Dans l’édition de Sudouest de ce jour, nous apprenons que Société Bordeaux Atlantique (SBA), l’entreprise qui a construit et qui exploite le Grand Stade de Bordeaux, en déficit cette année de 2 millions d’euros, veut renégocier le contrat avec la Ville. Derrière cette aimable proposition se profile une situation financièrement catastrophique pour les finances publiques locales.
La construction et l’exploitation du Grand stade s’adossent à un contrat de partenariat public privé. Les obligations du cocontractant, SBA sont les suivantes : concevoir et construire le stade, l’exploiter et l’entretenir, reverser des recettes à la Ville de Bordeaux
De son côté, Ville a pour obligation de verser un loyer. Le montant de ce loyer est aujourd’hui réduit du montant des recettes nettes garanties par SBA. Lorsque nous avons fait condamner le Maire de Bordeaux par le Conseil d’Etat pour avoir dissimulé aux élus le vrai coût du Grand stade, une nouvelle délibération a été prise réactualisant les sommes en jeu. Aujourd’hui, dans sa relation contractuelle avec SBA (à l’exclusion de celle qui la lie donc avec le club des Girondins), le coût annuel du stade hors impôts, et hors prorata des subventions déjà versées est le suivant :
Loyer dû par la Ville 10 153 171 € – recettes nettes garanties 4 485 250 € = 5 667 921 €
Lorsque SBA dit : je fais des déficits, je veux renégocier, elle souhaite évidemment que les recettes nettes garanties à la Ville soient diminuées. Cela aurait pour conséquence logique de voir augmenter le loyer que doit verser la Ville.
On peut donc penser à ce stade que le Maire de Bordeaux bénéficie d’un contrat protecteur des intérêts de la Ville et qu’il n’a aucune raison de le renégocier. Néanmoins, Vinci et Fayat, qui épongent les dettes de SBA, leur société de projet, n’entendent pas continuer à engranger les pertes sur la durée du contrat (qui court jusqu’en 2045). Si on a à faire à un déficit structurel, il pourrait donc s’élever à 56 millions d’euros (28 années restant à courir X 2 millions d’euros par an). Pour un actionnaire, cette perspective, on le comprend, est inacceptable et il cherche naturellement à l’éviter.

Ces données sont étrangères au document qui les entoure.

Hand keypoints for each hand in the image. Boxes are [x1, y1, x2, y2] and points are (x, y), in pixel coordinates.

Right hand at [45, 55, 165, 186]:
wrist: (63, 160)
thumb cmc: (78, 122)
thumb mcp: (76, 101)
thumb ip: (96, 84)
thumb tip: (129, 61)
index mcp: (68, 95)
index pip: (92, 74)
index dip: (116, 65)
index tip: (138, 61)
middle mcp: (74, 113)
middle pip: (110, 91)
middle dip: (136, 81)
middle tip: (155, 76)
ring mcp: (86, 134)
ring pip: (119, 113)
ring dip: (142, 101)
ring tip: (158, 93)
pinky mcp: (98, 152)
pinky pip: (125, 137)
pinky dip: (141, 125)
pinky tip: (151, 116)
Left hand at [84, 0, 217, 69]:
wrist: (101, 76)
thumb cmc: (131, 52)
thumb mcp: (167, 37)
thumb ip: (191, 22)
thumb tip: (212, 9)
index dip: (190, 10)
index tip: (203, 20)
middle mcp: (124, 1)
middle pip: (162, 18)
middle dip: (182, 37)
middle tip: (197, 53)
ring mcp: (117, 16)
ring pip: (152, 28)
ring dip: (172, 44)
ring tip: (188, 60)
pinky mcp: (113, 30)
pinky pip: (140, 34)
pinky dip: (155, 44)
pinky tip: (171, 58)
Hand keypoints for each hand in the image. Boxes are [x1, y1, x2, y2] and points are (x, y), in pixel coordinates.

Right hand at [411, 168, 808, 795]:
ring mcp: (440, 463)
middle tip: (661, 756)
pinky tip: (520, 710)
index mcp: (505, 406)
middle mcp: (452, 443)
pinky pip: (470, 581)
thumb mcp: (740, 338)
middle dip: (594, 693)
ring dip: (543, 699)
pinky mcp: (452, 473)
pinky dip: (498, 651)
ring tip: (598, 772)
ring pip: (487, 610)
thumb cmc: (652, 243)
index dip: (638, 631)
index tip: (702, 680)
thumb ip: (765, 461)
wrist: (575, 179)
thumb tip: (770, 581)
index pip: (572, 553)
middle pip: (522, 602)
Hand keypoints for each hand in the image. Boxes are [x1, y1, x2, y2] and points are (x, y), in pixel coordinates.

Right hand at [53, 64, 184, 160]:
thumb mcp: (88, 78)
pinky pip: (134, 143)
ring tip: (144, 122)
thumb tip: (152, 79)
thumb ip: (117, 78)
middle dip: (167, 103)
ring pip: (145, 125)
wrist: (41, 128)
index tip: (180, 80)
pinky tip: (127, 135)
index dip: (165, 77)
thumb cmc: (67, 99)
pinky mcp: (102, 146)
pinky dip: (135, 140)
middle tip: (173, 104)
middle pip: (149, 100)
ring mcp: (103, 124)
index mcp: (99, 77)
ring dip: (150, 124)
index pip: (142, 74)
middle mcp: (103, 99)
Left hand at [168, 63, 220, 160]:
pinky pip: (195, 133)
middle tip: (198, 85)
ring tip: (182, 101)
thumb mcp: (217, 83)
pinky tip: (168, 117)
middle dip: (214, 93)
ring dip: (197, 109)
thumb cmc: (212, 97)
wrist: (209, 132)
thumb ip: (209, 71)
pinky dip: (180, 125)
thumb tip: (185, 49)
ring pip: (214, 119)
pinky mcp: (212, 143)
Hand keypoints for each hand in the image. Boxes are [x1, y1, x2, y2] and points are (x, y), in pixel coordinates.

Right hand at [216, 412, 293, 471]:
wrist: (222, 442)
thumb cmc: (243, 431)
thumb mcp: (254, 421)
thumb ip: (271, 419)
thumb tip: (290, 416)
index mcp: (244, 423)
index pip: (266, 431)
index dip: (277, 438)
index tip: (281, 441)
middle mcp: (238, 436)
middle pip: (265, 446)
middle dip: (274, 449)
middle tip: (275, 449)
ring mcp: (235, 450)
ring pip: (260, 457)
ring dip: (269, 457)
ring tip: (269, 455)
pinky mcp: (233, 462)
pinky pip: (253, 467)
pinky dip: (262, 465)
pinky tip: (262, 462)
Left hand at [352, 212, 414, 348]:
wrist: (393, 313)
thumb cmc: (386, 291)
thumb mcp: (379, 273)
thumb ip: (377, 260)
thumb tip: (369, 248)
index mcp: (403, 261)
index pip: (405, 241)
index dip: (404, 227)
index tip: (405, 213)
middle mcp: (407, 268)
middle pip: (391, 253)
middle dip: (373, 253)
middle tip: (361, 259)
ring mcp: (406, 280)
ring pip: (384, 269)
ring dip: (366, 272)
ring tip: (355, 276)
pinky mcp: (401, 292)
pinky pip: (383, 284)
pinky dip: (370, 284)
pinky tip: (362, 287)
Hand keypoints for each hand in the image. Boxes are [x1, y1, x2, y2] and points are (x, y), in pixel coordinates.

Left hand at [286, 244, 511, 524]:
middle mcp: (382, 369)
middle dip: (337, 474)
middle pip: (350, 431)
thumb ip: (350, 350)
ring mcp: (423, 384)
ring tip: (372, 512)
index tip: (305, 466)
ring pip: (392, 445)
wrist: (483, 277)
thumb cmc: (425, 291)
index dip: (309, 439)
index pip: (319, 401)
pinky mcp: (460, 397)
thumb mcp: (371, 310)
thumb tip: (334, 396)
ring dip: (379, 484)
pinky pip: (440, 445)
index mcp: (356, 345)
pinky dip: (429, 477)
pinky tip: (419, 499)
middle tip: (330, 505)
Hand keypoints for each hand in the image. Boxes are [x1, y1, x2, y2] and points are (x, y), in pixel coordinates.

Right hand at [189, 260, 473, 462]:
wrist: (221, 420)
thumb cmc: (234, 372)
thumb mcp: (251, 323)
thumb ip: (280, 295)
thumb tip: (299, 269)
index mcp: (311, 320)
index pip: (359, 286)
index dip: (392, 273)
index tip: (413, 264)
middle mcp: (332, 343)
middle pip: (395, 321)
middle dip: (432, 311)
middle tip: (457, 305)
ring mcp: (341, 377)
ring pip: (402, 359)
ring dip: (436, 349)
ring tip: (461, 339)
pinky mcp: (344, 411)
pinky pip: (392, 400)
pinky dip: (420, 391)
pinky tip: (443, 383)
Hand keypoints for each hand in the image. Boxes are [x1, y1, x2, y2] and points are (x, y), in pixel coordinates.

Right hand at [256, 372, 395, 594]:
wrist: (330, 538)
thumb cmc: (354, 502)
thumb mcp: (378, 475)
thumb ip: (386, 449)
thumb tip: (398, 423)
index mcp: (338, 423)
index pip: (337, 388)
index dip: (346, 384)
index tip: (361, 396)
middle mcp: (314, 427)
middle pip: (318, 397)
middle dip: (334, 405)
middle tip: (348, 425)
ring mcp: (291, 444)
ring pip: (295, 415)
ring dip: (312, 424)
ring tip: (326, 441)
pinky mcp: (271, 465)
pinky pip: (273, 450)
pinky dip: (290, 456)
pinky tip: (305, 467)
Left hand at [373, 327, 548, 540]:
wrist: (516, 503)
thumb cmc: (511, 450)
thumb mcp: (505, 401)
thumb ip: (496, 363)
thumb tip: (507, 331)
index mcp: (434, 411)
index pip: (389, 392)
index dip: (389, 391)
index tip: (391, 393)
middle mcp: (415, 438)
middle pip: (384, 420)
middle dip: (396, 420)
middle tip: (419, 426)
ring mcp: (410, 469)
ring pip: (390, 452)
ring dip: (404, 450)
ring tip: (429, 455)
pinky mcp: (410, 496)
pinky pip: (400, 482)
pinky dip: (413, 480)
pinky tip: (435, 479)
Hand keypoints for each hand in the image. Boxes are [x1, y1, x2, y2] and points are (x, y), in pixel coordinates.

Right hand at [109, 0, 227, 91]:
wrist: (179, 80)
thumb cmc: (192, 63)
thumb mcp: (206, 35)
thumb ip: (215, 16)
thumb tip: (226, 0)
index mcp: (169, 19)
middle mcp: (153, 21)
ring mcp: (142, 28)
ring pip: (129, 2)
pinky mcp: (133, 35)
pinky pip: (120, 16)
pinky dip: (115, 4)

La menace que pourrait brandir Vinci et Fayat est tout simplement de laisser mourir la société de projet qui elle seule est le contractant de la Ville. De cette manière, les deux sociétés fondatrices de SBA arrêteraient de perdre de l’argent. Dans le cadre d’une relation contractuelle classique, si l’une des parties ne remplit pas son obligation, l’autre a la possibilité de refuser de remplir la sienne au nom du principe d’exception d’inexécution. Dans notre affaire, si SBA disparaît, elle ne peut plus exploiter le stade et ne peut plus reverser les recettes nettes garanties à la Ville. En conséquence la Ville pourrait cesser de payer les loyers. Ce serait alors plutôt une bonne affaire pour la Ville qui aura toutefois à gérer le stade en régie ou à trouver un délégataire pour s’en charger.
Malheureusement, ce serait oublier trop vite ce que nous avons dénoncé depuis 2011 : la signature par Alain Juppé du bordereau de cession de créance aux banques. Derrière cette expression barbare se cache le mécanisme suivant. Par anticipation, Alain Juppé a accepté que la créance de loyer que SBA possède sur la Ville de Bordeaux soit cédée aux banques qui ont avancé les fonds pour la construction du Grand Stade. Ce qui signifie que si SBA disparaît, la Ville est toujours engagée à payer le loyer, non plus à SBA mais aux banques. Dit encore autrement, le loyer versé en pure perte (puisque nous n’aurons plus personne pour entretenir et exploiter le stade) ne serait donc plus de 5,6 millions mais de 10,153 millions d’euros par an.
En réalité, Alain Juppé est dans une situation inextricable. En acceptant de faire le jeu des banques lors de la signature du PPP et alors que nous l’avions alerté sur les risques qu’il faisait courir à la Ville, il a par avance déposé les armes. Dans le rapport de force qui s’annonce, il n’a aucun moyen de négociation si Vinci et Fayat menacent de liquider SBA.
Alain Juppé avait récemment prévu cette situation explosive car en fin d’année 2016, il a transféré le contrat du Grand Stade à la Métropole et a ainsi reporté les risques contentieux sur l’ensemble des 28 communes. Dans la mesure où SBA a déjà mis la Ville au Tribunal administratif (estimant que la collectivité lui doit de l’argent après la tenue des matches de l’UEFA), on peut penser que Vinci et Fayat ne tarderont pas à passer à l’attaque.